C’est pour ça que deux personnes sur le même vélo peuvent avoir des sensations complètement différentes. L’une sera parfaitement à l’aise, l’autre aura les mains engourdies au bout de vingt minutes. Parce que la position, le corps, la manière de pédaler, la tonicité, tout joue.
Et puis il y a ton comportement sur le vélo.
Si tu serres le guidon trop fort, tu accentues la compression. Si tu restes toujours dans la même position, tu répètes les mêmes contraintes. Si tu ne bouges jamais les mains, tu concentres la pression toujours au même endroit. Tout ça finit par s’accumuler.
Mais ce qui est vraiment intéressant, c’est que ton corps te donne des indices très précis.
Les fourmillements, par exemple, ne racontent pas la même histoire qu’une douleur dans les poignets. Une sensation de pression n’est pas la même chose qu’un engourdissement complet. Chaque sensation correspond à un type de contrainte. Et si tu prends le temps de les écouter, tu peux comprendre beaucoup plus vite ce qui ne va pas.
Le problème, c’est qu’on ne prend pas ce temps.
On cherche une solution rapide. On veut que ça disparaisse sans vraiment comprendre pourquoi c’est apparu. On met des gants plus épais. On change de position au hasard. On espère que la prochaine sortie sera différente.
Parfois ça marche. Souvent non.
Parce que la vraie solution, elle est dans l’ajustement.
Pas un gros changement brutal. Pas une transformation complète de ta position. Juste des ajustements précis, progressifs, cohérents.
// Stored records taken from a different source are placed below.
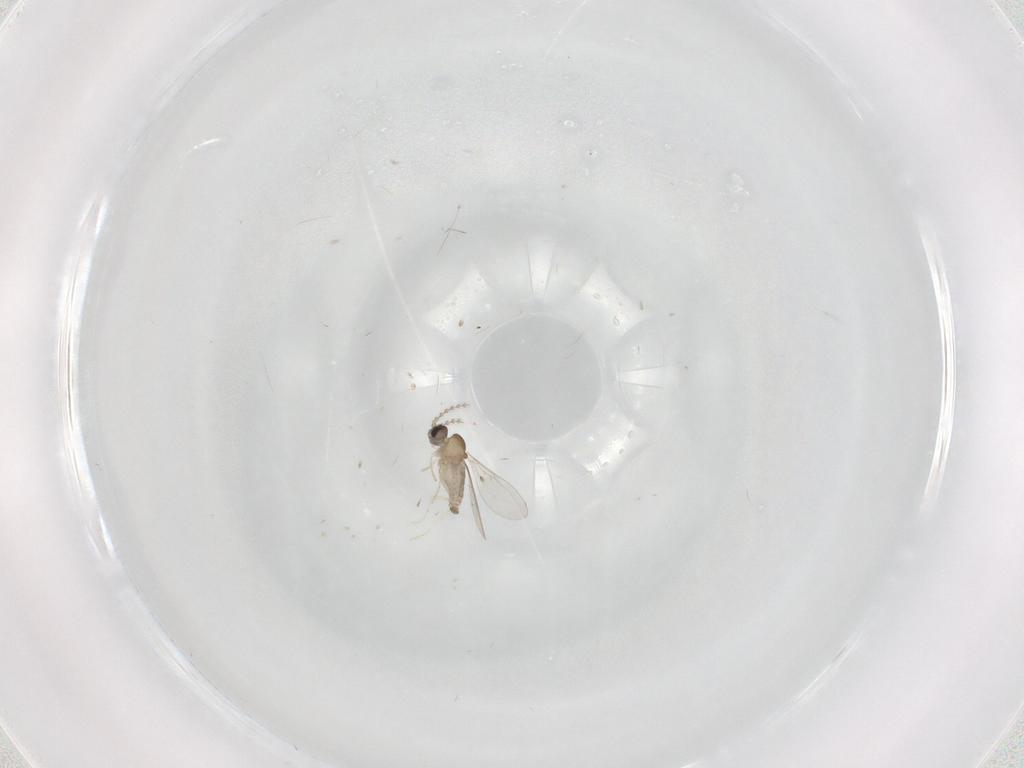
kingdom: Animalia
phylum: Arthropoda
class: Insecta
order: Diptera
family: Cecidomyiidae
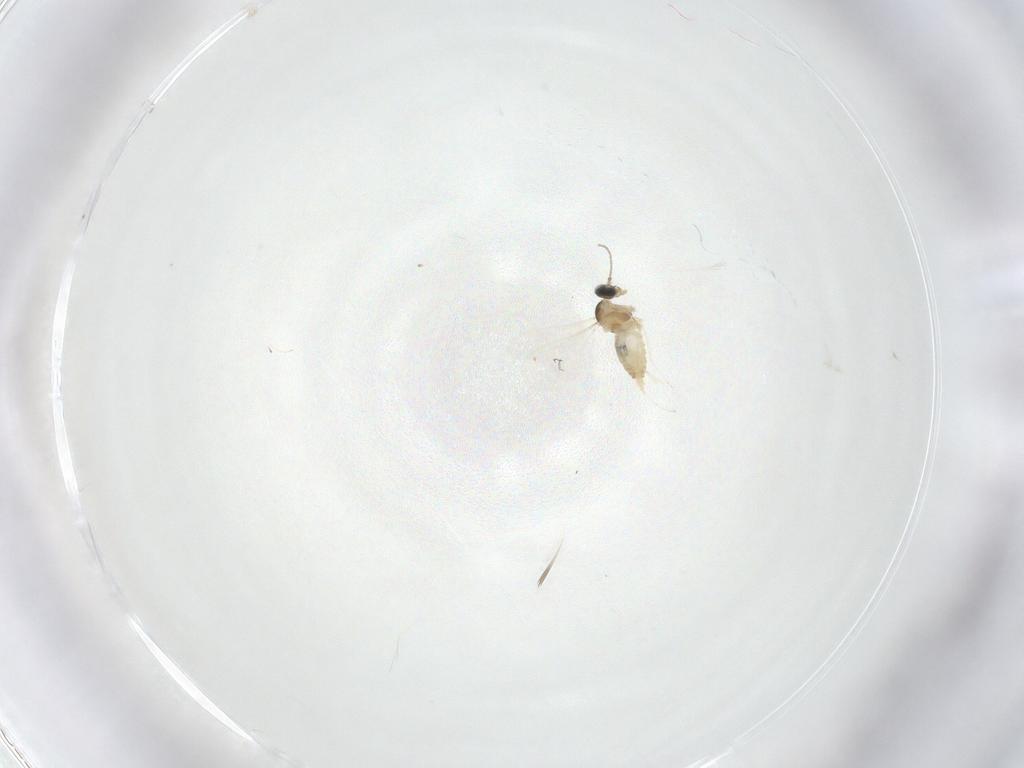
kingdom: Animalia
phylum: Arthropoda
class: Insecta
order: Diptera
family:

Reculer légèrement la selle. Vérifier son inclinaison. Remonter un peu le cintre. Raccourcir la potence si nécessaire. Travailler sa posture. Apprendre à relâcher les bras.
Et surtout, tester.
Faire un changement, rouler, ressentir. Comprendre ce qui évolue. Avancer étape par étape.
C’est comme ça que tu passes d’un vélo que tu subis à un vélo que tu maîtrises.
Et le jour où tu trouves le bon équilibre, tu le sens immédiatement.
Tu montes sur le vélo, tu roules, et tu ne penses plus à tes mains. Elles sont là, posées, légères. Tu peux bouger facilement. Tu peux relâcher. Tu n’as plus cette tension permanente. Tu n’as plus besoin de compenser.
Tu retrouves cette sensation simple, mais rare : rouler sans y penser.
Et c’est souvent là que tu te rends compte à quel point tu t’étais habitué à l’inconfort. À quel point tu avais intégré ces petits signaux comme quelque chose de normal. Alors qu’en réalité, ils ne l’étaient pas.
Les mains engourdies à vélo ne sont pas une fatalité. Elles sont un indicateur. Un message. Une alerte.
Et si tu prends le temps de l’écouter, de comprendre d’où il vient, et d’ajuster ce qu’il faut, tu peux transformer complètement ton expérience.
Pas en devenant plus fort. Pas en serrant les dents. Mais simplement en étant mieux positionné.
Et ça, c’est probablement le changement le plus rentable que tu puisses faire sur ton vélo.